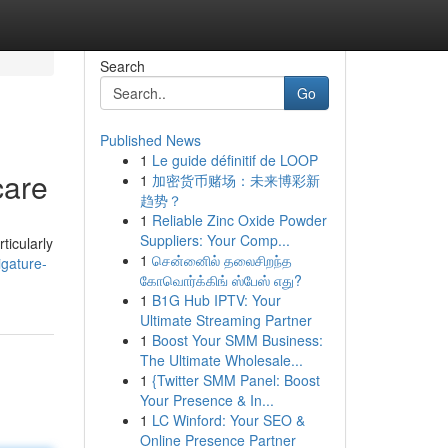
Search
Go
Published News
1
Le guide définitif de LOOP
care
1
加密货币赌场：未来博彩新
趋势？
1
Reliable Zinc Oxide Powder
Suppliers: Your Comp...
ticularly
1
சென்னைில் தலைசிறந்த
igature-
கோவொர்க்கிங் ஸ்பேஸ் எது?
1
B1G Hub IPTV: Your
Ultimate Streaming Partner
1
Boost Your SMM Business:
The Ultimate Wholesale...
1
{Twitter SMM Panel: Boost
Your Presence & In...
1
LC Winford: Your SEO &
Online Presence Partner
────────
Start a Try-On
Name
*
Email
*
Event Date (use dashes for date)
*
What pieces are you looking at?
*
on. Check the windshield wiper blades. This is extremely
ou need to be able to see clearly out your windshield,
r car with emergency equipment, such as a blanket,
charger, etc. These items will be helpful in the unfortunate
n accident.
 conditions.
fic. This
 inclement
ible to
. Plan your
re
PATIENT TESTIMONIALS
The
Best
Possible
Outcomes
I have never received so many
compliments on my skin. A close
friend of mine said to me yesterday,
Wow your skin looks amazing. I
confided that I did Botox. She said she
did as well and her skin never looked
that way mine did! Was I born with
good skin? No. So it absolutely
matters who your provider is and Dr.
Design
────────
### WORK ITEM
Starting with the line that contains "Start a Try-On" and going on through the line that contains "that way mine did! Was I born with", swap "windshield" for "windscreen" and write out only those lines, with nothing else changed.

### REPLY
Start a Try-On
Name
*
Email
*
Event Date (use dashes for date)
*
What pieces are you looking at?
*
on. Check the windscreen wiper blades. This is extremely
ou need to be able to see clearly out your windscreen,
r car with emergency equipment, such as a blanket,
charger, etc. These items will be helpful in the unfortunate
n accident.
 conditions.
fic. This
 inclement
ible to
. Plan your
re
PATIENT TESTIMONIALS
The
Best
Possible
Outcomes
I have never received so many
compliments on my skin. A close
friend of mine said to me yesterday,
Wow your skin looks amazing. I
confided that I did Botox. She said she
did as well and her skin never looked
that way mine did! Was I born with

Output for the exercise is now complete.